Given these many options around quantization, which one do I choose for my model? Enter "autoquant". It tries to quickly and accurately quantize your model. By the end of the process, it creates a "quantization plan" which can be accessed through AUTOQUANT_CACHE and reused.

So, we would essentially do after performing quantization with autoquant and benchmarking:

from torchao.quantization.autoquant import AUTOQUANT_CACHE
import pickle 

with open("quantization-cache.pkl", "wb") as f:
    pickle.dump(AUTOQUANT_CACHE)

And then to reuse the plan, we would do in our final codebase:

from torchao.quantization.autoquant import AUTOQUANT_CACHE
with open("quantization-cache.pkl", "rb") as f:
    AUTOQUANT_CACHE.update(pickle.load(f))

Know more about "autoquant" here.

Another useful (but time-consuming) feature of torchao is "autotuning". It tunes the int_scaled_matmul kernel for int8 dynamic + int8 weight quantization for the shape at runtime (given the shape of tensor passed to int_scaled_matmul op). Through this process, it tries to identify the most efficient kernel configurations for a given model and inputs.

To launch quantization benchmarking with autotuning, we need to enable the TORCHAO_AUTOTUNER_ENABLE. So, essentially: TORCHAO_AUTOTUNER_ENABLE=1 TORCHAO_AUTOTUNER_DATA_PATH=my_data.pkl python my_script.py. And when it's done, we can simply reuse the configs it found by doing: TORCHAO_AUTOTUNER_DATA_PATH=my_data.pkl python my_script.py.

If you're using autotuning, keep in mind that it only works for intX quantization, for now and it is quite time-consuming.

Note

Autoquant and autotuning are two different features.

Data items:
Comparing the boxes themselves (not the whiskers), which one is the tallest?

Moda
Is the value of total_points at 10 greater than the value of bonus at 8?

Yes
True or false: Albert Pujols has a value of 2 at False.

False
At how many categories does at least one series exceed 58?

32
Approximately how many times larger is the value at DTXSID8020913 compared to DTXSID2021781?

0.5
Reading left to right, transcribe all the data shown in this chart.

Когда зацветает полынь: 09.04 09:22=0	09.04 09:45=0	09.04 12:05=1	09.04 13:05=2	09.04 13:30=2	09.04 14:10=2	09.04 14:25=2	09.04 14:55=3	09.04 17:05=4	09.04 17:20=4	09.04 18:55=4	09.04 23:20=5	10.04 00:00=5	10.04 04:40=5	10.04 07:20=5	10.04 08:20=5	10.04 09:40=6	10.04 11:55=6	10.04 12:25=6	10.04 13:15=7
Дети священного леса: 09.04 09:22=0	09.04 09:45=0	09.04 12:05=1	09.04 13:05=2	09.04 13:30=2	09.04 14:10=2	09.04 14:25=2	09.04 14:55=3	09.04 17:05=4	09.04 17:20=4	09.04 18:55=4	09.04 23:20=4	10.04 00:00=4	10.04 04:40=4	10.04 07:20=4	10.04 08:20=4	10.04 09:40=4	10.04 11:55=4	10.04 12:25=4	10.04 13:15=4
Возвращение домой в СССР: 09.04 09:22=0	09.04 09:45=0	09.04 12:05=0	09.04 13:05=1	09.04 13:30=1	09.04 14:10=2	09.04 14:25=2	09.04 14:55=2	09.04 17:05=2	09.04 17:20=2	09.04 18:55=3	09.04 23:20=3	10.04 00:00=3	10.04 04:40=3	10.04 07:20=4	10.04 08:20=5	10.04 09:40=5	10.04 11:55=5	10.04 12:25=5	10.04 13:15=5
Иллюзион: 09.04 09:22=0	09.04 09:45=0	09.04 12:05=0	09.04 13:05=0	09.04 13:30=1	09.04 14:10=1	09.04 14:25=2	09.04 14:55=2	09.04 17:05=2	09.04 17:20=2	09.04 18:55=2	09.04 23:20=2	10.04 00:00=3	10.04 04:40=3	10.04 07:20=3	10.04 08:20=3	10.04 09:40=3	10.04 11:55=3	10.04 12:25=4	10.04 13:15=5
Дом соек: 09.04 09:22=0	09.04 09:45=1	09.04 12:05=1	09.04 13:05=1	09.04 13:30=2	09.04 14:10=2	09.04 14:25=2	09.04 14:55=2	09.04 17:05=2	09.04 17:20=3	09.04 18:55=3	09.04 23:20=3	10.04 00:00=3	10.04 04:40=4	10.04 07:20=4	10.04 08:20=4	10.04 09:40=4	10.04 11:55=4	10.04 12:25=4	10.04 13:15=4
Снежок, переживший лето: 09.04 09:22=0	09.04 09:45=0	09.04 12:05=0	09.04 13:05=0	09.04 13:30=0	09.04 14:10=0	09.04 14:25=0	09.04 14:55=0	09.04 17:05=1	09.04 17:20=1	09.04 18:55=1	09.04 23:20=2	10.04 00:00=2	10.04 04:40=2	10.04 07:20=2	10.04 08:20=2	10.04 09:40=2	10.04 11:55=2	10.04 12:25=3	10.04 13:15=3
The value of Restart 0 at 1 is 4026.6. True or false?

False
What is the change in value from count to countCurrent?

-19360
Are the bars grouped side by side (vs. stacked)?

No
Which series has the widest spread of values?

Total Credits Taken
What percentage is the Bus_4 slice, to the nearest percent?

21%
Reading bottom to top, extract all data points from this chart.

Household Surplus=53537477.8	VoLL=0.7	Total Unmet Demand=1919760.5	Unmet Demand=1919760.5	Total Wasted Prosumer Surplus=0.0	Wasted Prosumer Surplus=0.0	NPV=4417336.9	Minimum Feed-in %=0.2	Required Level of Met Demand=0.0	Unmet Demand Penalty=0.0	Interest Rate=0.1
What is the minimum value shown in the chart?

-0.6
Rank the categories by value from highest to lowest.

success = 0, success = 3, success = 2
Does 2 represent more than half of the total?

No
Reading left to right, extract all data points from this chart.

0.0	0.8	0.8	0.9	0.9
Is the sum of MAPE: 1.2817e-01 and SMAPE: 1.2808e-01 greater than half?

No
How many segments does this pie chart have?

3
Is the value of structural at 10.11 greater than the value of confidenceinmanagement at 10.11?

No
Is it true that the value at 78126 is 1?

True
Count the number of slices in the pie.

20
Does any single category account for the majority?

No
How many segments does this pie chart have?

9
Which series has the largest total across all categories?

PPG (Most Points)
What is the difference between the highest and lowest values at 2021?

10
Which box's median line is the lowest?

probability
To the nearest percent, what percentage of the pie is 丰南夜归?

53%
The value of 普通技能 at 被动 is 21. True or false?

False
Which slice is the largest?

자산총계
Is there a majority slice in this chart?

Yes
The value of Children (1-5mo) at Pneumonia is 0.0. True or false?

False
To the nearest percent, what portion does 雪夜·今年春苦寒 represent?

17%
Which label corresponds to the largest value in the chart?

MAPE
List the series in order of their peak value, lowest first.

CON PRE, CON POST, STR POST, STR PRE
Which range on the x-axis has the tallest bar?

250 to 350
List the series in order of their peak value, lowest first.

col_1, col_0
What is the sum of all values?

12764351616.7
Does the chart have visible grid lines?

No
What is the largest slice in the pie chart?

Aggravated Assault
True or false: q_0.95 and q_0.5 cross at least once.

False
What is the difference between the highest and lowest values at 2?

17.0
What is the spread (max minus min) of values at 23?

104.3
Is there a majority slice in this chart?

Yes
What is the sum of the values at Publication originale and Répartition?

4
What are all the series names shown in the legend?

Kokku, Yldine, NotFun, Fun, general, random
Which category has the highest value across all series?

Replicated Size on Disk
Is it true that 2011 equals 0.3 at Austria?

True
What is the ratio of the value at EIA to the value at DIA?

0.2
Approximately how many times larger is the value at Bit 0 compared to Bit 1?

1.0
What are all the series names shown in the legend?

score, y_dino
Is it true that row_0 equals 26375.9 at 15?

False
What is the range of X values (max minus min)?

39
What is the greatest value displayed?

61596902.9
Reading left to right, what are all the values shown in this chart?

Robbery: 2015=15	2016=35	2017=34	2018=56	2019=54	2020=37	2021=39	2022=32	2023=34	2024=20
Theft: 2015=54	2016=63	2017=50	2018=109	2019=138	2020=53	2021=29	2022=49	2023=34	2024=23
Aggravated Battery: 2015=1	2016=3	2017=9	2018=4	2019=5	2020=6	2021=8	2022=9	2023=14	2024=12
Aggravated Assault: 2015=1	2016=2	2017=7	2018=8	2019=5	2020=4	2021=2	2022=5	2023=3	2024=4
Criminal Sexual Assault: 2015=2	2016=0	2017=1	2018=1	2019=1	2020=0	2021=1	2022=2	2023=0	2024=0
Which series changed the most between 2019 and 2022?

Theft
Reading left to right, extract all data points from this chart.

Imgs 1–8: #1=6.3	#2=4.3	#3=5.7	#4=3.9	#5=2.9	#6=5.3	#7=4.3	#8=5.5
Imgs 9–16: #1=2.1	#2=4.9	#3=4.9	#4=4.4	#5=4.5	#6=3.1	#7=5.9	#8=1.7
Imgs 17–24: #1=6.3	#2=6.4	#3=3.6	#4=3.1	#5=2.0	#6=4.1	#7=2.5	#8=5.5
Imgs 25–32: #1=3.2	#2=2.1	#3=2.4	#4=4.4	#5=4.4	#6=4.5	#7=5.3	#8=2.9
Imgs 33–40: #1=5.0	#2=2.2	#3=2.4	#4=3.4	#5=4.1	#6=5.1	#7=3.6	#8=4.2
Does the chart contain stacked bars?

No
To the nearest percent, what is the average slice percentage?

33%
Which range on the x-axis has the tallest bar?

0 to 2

TASK DIRECTIONS » Please output, word for word, the part of the autoquant text that begins at the words "To launch quantization" and stops after the words "is quite time-consuming.".

EXERCISE RESULT »
To launch quantization benchmarking with autotuning, we need to enable the TORCHAO_AUTOTUNER_ENABLE. So, essentially: TORCHAO_AUTOTUNER_ENABLE=1 TORCHAO_AUTOTUNER_DATA_PATH=my_data.pkl python my_script.py. And when it's done, we can simply reuse the configs it found by doing: TORCHAO_AUTOTUNER_DATA_PATH=my_data.pkl python my_script.py.

If you're using autotuning, keep in mind that it only works for intX quantization, for now and it is quite time-consuming.